Nucor Steel has chosen Danieli to supply a new quenching and self-tempering system to be installed at its mill in Marion, Ohio. The quenching and self-tempering process improves the mechanical properties of deformed bars, particularly yield strength, using billets with lower alloy content. The result is a product with final technological characteristics equal to or better than those obtained by low-alloyed/micro-alloyed steels.
Premier Thermal Solutions is increasing oil quench-and-temper capacity at its Atmosphere Annealing Mt. Hope facility in Lansing, Mich. Through the enhancement of an existing roller-hearth tray furnace, the facility will double its oil-quench capacity. The additional capacity is in response to increasing demand seen from many of the industries that Atmosphere Annealing serves, including automotive, energy, heavy equipment, heavy truck and rail. The furnace will be online in the first quarter of 2019.

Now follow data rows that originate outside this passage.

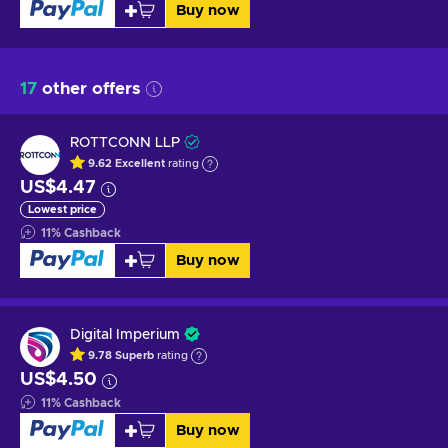
Buy now
17
other offers
ROTTCONN LLP
9.62
Excellent
rating
US$4.47
Lowest price
11
%
Cashback
Buy now
Digital Imperium
9.78
Superb
rating
US$4.50
11
%
Cashback
Buy now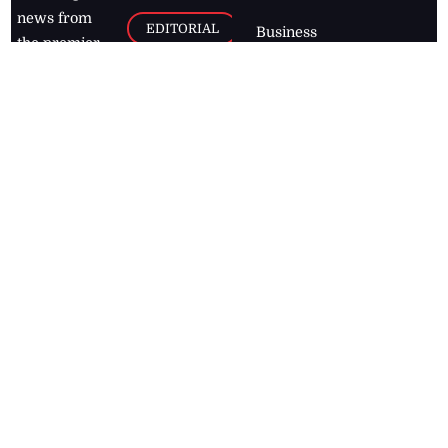
news from
EDITORIAL
Business
the premier
Jamaican
COLUMNS
Politics
newspaper,
Entertainment
HEALTH
the Jamaica
Observer.
Page2
AUTO
Follow
BUSINESS
Jamaican
news online
LETTERS
for free and
stay informed
PAGE2
on what's
FOOTBALL
happening in
the
Caribbean
Jamaica Observer,
2026
© All
Rights Reserved
Home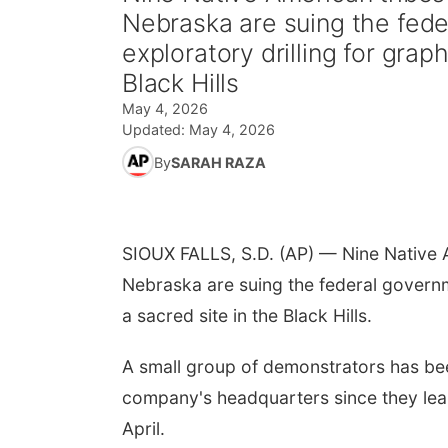
Nebraska are suing the fede
exploratory drilling for grap
Black Hills
May 4, 2026
Updated:
May 4, 2026
By
SARAH RAZA
SIOUX FALLS, S.D. (AP) — Nine Native 
Nebraska are suing the federal governme
a sacred site in the Black Hills.
A small group of demonstrators has been
company's headquarters since they lear
April.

The new advanced quench-and-temper facility (AQTF) heat-treatment line supplied by SMS group to TimkenSteel at its Gambrinus Steel Plant in Canton, Ohio, commenced full commercial production. Extensive testing was successfully completed in November 2017. The line is able to treat 10 tons per hour of bars and heavy-walled tubes up to 13 inches in diameter.
TimkenSteel brought its newest heat-treatment asset, an advanced quench-and-temper facility, online and has started processing customer orders. The addition of the $40 million facility, located at the company's Gambrinus Steel Plant in Canton, Ohio, increases TimkenSteel's existing quench-and-temper capacity by 50,000 tons, or 45%, and brings the company's total annual heat-treatment capacity to 500,000 process tons. According to TimkenSteel, it is the largest of its four heat-treatment facilities.